#### Directions for this task:
Extract, word for word, the lines in the entries below, starting with the line that contains "Rendered at 1241 by 1754 pixels." and continuing through the line that contains "list blaga [185, 574, 1092, 603]", with both of those lines included.

#### Provided records:
┌──
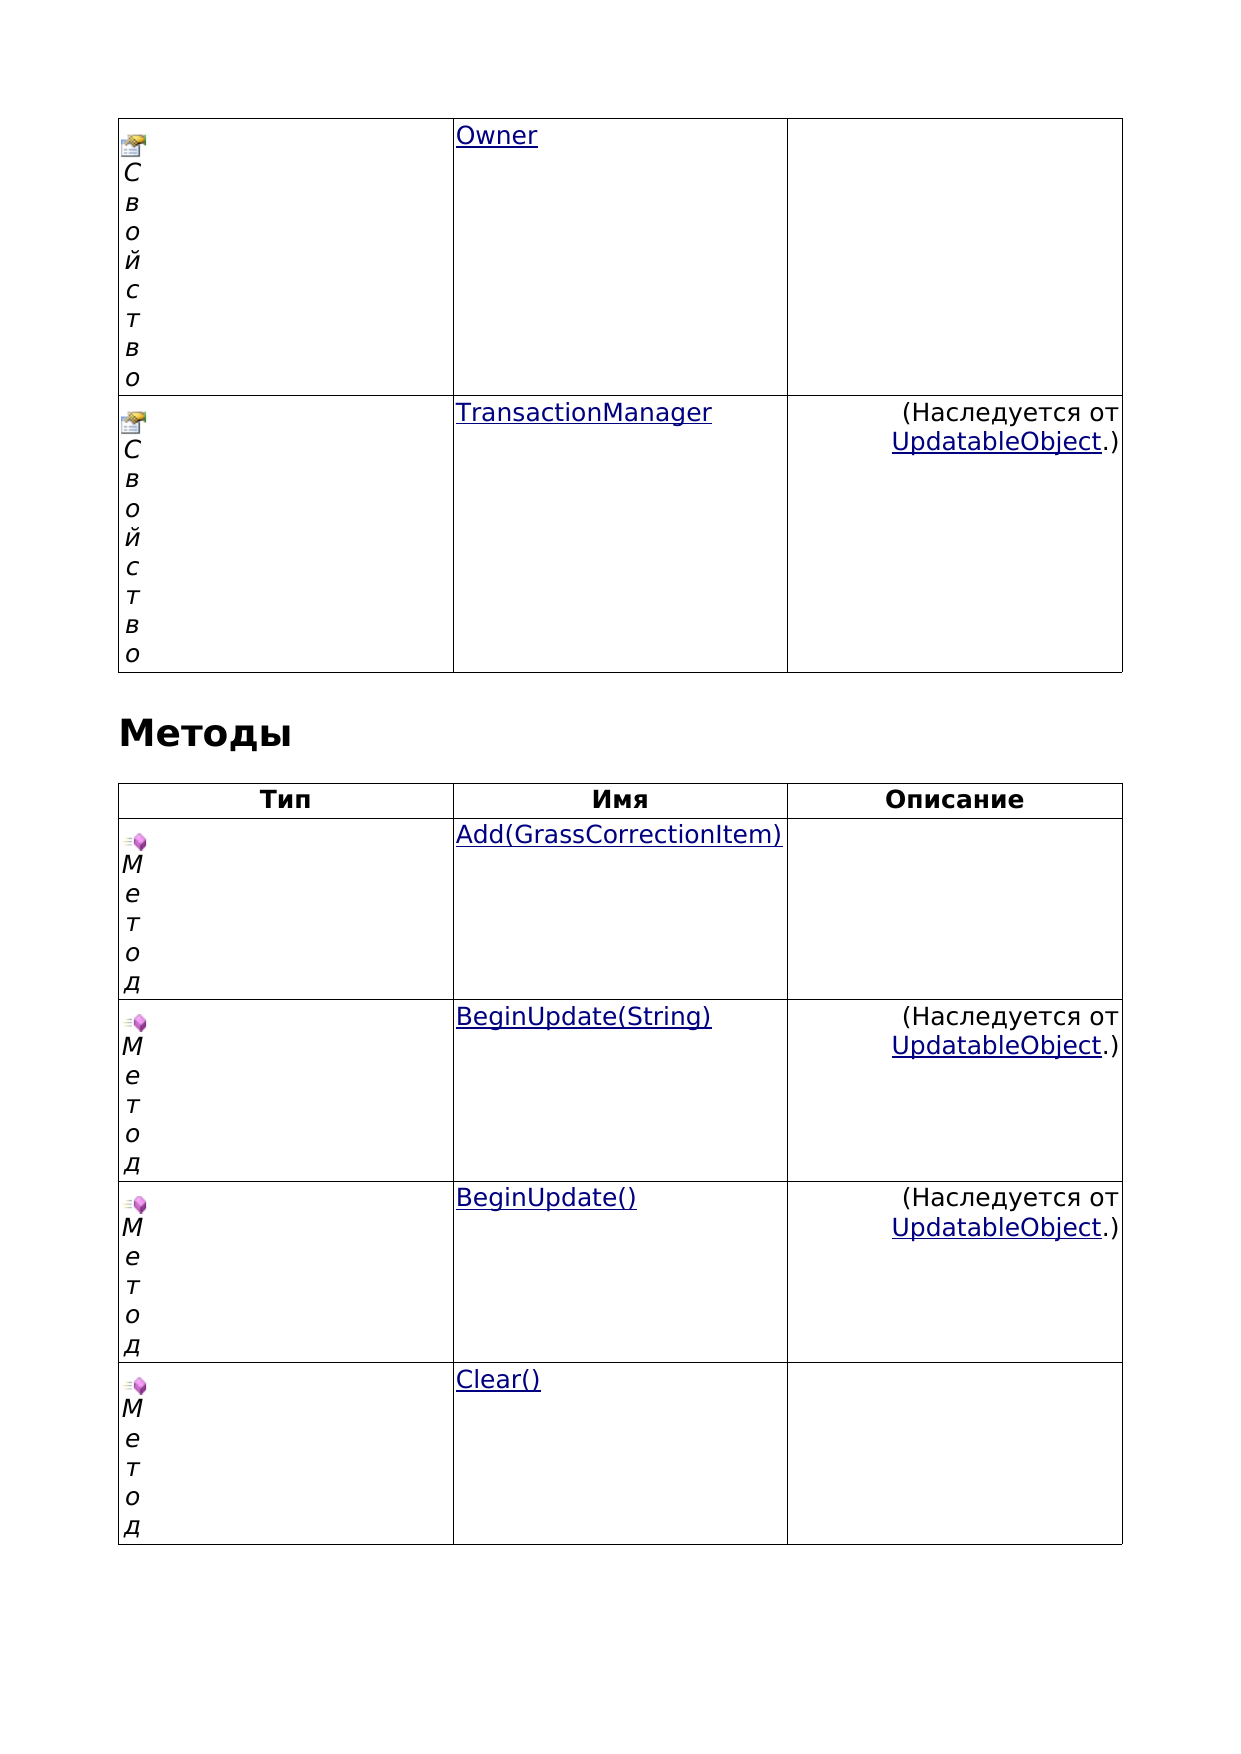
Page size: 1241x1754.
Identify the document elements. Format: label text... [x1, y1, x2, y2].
└──
┌──
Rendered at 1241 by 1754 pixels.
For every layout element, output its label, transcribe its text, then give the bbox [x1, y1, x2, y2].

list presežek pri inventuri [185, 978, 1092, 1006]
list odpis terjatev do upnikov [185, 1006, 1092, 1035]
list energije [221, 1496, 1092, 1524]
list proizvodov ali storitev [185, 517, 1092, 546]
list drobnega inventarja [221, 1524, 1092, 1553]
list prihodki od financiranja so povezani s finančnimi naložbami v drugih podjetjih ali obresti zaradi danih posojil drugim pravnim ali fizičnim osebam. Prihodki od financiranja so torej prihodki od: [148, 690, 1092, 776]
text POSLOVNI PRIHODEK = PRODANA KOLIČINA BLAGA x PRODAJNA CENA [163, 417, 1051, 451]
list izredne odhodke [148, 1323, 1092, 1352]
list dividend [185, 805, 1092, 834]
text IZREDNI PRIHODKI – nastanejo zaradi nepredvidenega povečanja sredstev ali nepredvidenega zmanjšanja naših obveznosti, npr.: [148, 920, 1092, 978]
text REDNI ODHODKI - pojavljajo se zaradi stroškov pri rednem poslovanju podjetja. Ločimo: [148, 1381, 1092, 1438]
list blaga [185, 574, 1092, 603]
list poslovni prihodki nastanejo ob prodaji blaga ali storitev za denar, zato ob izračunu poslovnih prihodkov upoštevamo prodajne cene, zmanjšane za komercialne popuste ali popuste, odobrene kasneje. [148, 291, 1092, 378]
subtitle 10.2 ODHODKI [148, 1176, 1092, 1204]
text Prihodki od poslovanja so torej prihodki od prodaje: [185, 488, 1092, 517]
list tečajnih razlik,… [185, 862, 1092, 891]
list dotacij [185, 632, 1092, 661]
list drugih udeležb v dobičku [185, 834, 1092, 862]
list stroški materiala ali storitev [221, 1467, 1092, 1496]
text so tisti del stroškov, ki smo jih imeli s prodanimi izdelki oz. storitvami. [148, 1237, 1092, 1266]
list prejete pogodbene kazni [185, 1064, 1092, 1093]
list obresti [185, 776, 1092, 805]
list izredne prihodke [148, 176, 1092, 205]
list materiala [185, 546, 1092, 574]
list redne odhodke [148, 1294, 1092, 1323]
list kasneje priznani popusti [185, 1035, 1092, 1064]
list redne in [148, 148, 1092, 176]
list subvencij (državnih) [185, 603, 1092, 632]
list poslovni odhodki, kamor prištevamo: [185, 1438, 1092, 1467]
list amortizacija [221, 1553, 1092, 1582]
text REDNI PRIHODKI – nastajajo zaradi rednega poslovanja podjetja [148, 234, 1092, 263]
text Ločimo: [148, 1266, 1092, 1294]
└──
#### Full response:
Rendered at 1241 by 1754 pixels.
For every layout element, output its label, transcribe its text, then give the bbox [x1, y1, x2, y2].

list presežek pri inventuri [185, 978, 1092, 1006]
list odpis terjatev do upnikov [185, 1006, 1092, 1035]
list energije [221, 1496, 1092, 1524]
list proizvodov ali storitev [185, 517, 1092, 546]
list drobnega inventarja [221, 1524, 1092, 1553]
list prihodki od financiranja so povezani s finančnimi naložbami v drugih podjetjih ali obresti zaradi danih posojil drugim pravnim ali fizičnim osebam. Prihodki od financiranja so torej prihodki od: [148, 690, 1092, 776]
text POSLOVNI PRIHODEK = PRODANA KOLIČINA BLAGA x PRODAJNA CENA [163, 417, 1051, 451]
list izredne odhodke [148, 1323, 1092, 1352]
list dividend [185, 805, 1092, 834]
text IZREDNI PRIHODKI – nastanejo zaradi nepredvidenega povečanja sredstev ali nepredvidenega zmanjšanja naših obveznosti, npr.: [148, 920, 1092, 978]
text REDNI ODHODKI - pojavljajo se zaradi stroškov pri rednem poslovanju podjetja. Ločimo: [148, 1381, 1092, 1438]
list blaga [185, 574, 1092, 603]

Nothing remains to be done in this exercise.